Beijing Municipal Key Laboratory of Child Development and Nutriomics, Capital Institute of Pediatrics, Beijing, China.
Beijing Municipal Key Laboratory of Child Development and Nutriomics, Capital Institute of Pediatrics, Beijing, China; Department of Nephrology, Beijing Key Laboratory for Chronic Renal Disease and Blood Purification, Key Laboratory of Major Diseases in Children, National Center for Children's Health, Beijing Children's Hospital Affiliated to Capital Medical University, Beijing, China.
J Nutr Biochem. 2023 Jun;116:109297. doi: 10.1016/j.jnutbio.2023.109297. Epub 2023 Mar 11.

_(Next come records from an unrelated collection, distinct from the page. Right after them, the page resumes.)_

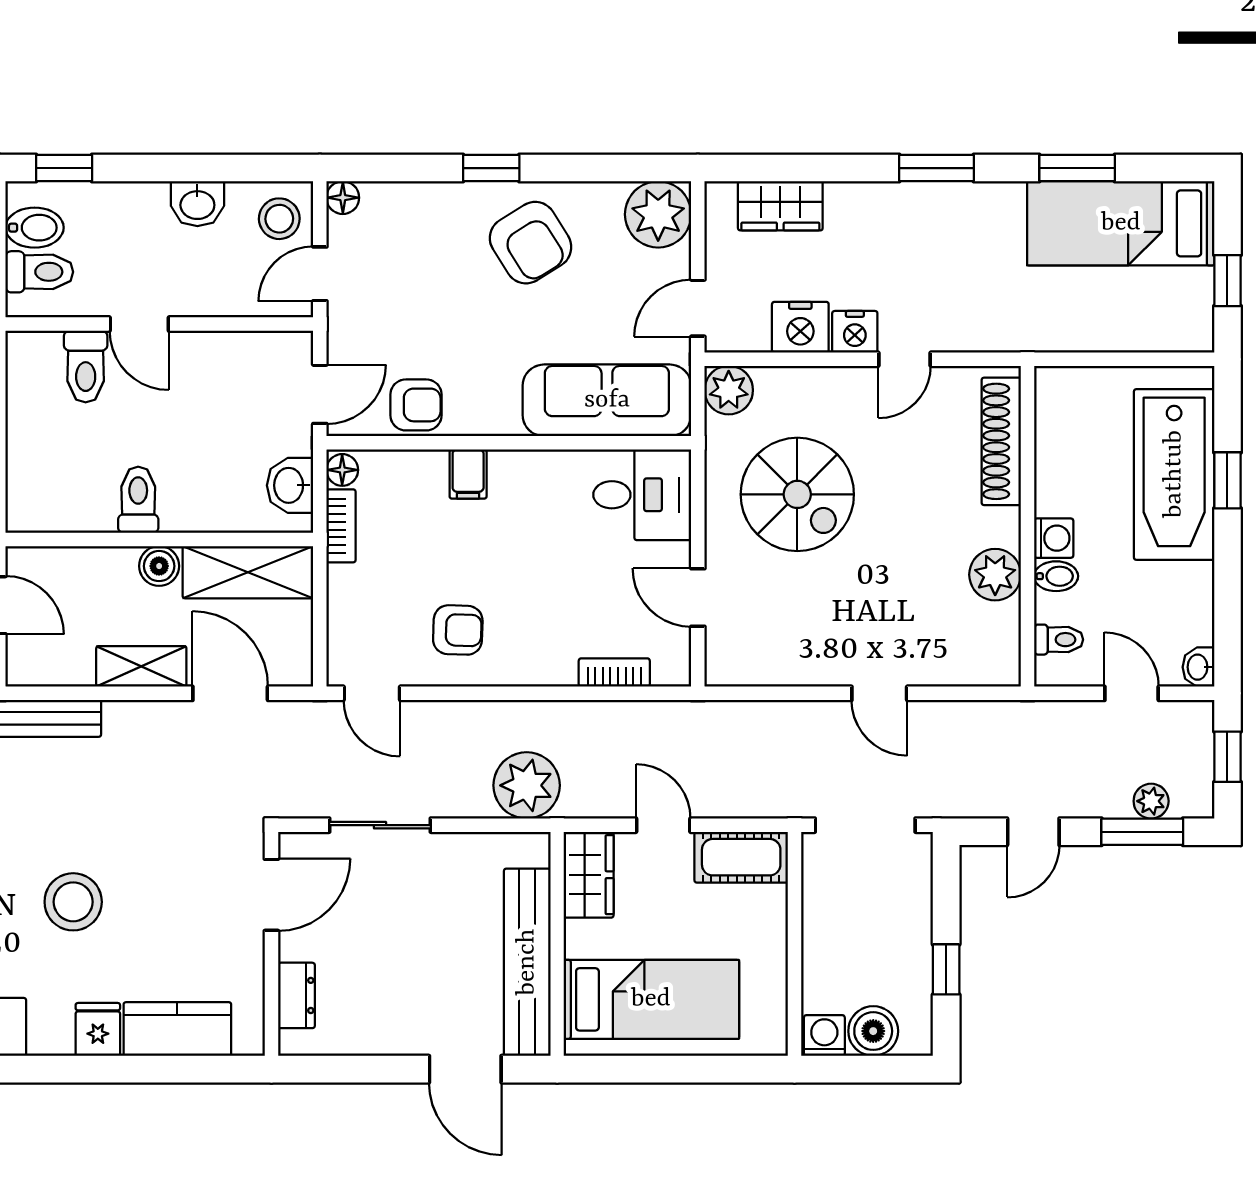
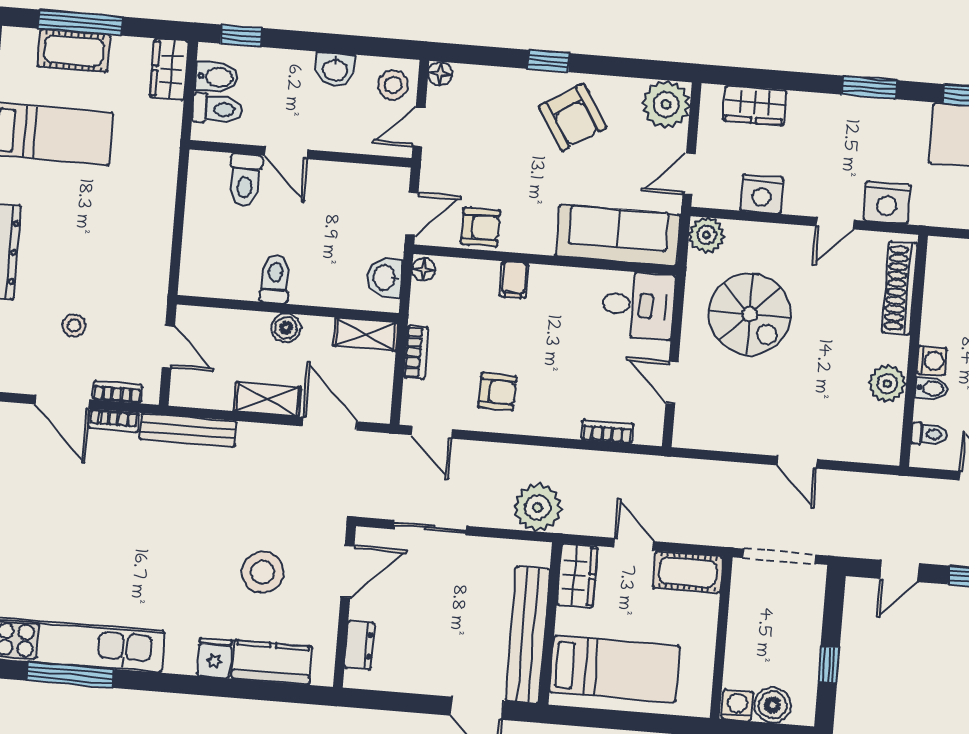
nightstand: (855, 332) -> (887, 203), moved, width x1.36, depth x1.33
bookcase: (341, 526) -> (416, 352), moved
shelving: (248, 572) -> (366, 334), width x0.67, depth x0.75
stool: (73, 902) -> (263, 572), moved

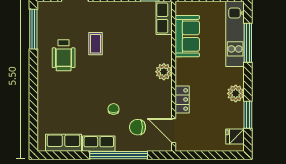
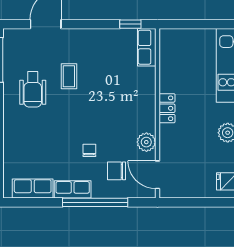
sofa: (187, 36) -> (173, 68), removed
plant: (164, 72) -> (146, 142), moved
locker: (182, 99) -> (167, 108), moved

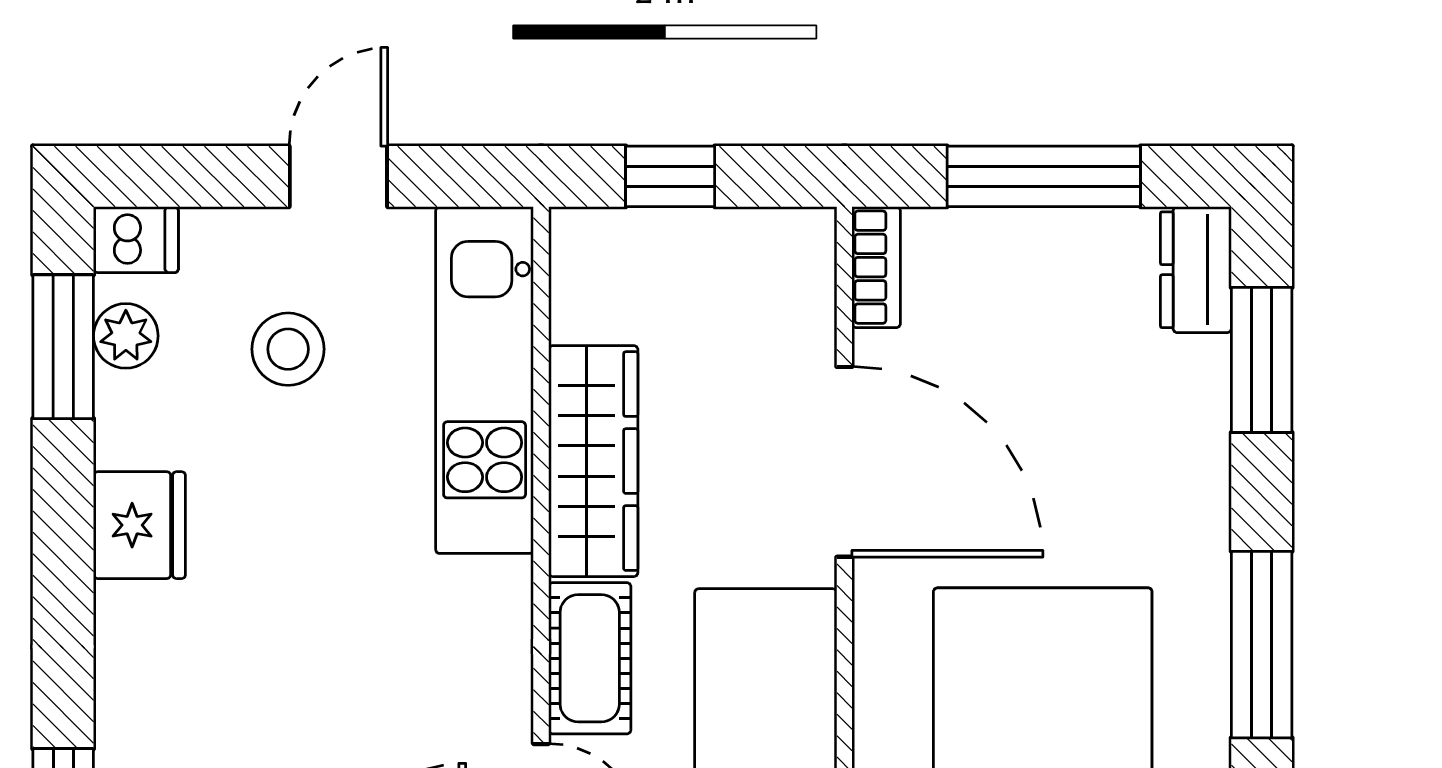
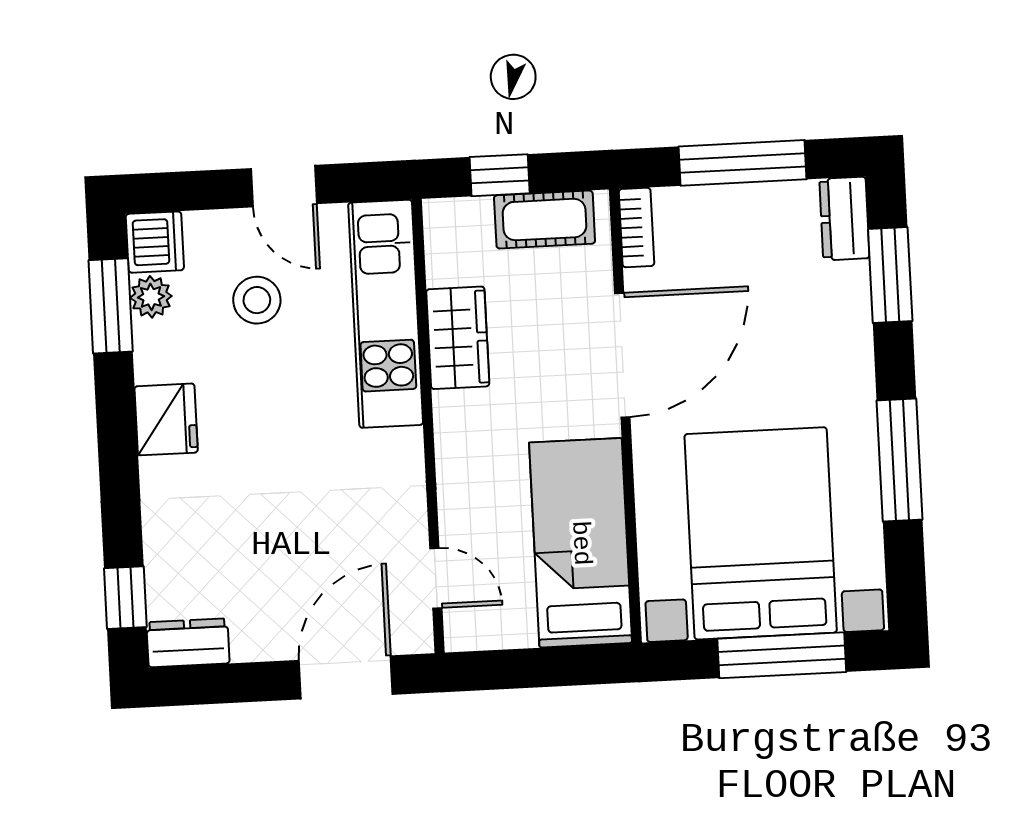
door: (338, 176) -> (284, 186), swing flipped
dishwasher: (136, 240) -> (155, 242), width x1.38
wardrobe: (593, 461) -> (458, 338), width x0.67
door: (844, 462) -> (622, 355), hinge flipped
cot: (590, 658) -> (545, 220), moved, turned 90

Proper Dlk1-Dio3 imprinting plays a critical role in embryogenesis, and folic acid deficiency may affect the imprinting of this locus through epigenetic regulation. However, whether and how folic acid directly impacts the imprinting status of Dlk1-Dio3 to affect neural development remain unclear. Here, we found decreased IG-DMR (intergenic -differentially methylated regions) methylation in the folate-deficient encephalocele in humans, suggesting that abnormal Dlk1-Dio3 imprinting status is related to neural tube defects (NTDs) caused by folate deficiency. Similar results were obtained with folate-deficient embryonic stem cells. By miRNA chip analysis, folic acid deficiency led to changes in multiple miRNAs, including the upregulation of 15 miRNAs located in the Dlk1-Dio3 locus. Real-time PCR confirmed that seven of these miRNAs were upregulated, especially miR-370. In contrast to normal embryonic development, in which expression of miR-370 is highest at E9.5, the abnormally high and sustained expression of miRNA-370 in folate-deficient E13.5 embryos may contribute to NTDs. In addition, we found that DNMT3A (de novo DNA methyltransferases 3A) is a direct target gene of miR-370 in neural cells, and DNMT3A participates in the role of miR-370 in inhibiting cell migration. Finally, in the folate-deficient mouse model, Dlk1-Dio3 epigenetic activation was found in fetal brain tissue, along with the upregulation of miR-370 and the downregulation of DNMT3A. Collectively, our findings demonstrate a pivotal role of folate in the epigenetic regulation of Dlk1-Dio3 imprinting during neurogenesis, revealing an elegant mechanism for the activation of Dlk1-Dio3 locus miRNAs in folic acid deficiency.
正确的 Dlk1-Dio3 印迹对于胚胎发生至关重要,叶酸缺乏可能通过表观遗传调控影响该基因座的印迹。然而,叶酸是否以及如何直接影响 Dlk1-Dio3 的印迹状态,从而影响神经发育仍不清楚。在这里,我们发现叶酸缺乏的无脑畸形人类胚胎中 IG-DMR(基因间-差异甲基化区域)甲基化减少,这表明异常的 Dlk1-Dio3 印迹状态与叶酸缺乏引起的神经管缺陷(NTDs)有关。在叶酸缺乏的胚胎干细胞中也得到了类似的结果。通过 miRNA 芯片分析,叶酸缺乏导致多个 miRNA 发生变化,包括位于 Dlk1-Dio3 基因座的 15 个 miRNA 的上调。实时 PCR 证实其中 7 个 miRNA 上调,特别是 miR-370。与正常胚胎发育不同,miR-370 在 E9.5 时表达最高,而在叶酸缺乏的 E13.5 胚胎中异常高且持续的 miR-370 表达可能导致 NTDs。此外,我们发现 DNMT3A(从头 DNA 甲基转移酶 3A)是神经细胞中 miR-370 的直接靶基因,DNMT3A 参与 miR-370 抑制细胞迁移的作用。最后,在叶酸缺乏的小鼠模型中,在胎脑组织中发现 Dlk1-Dio3 表观遗传激活,同时 miR-370 上调和 DNMT3A 下调。总之,我们的研究结果表明,叶酸在神经发生过程中对 Dlk1-Dio3 印迹的表观遗传调控中起着关键作用,揭示了叶酸缺乏时 Dlk1-Dio3 基因座 miRNA 激活的一种优雅机制。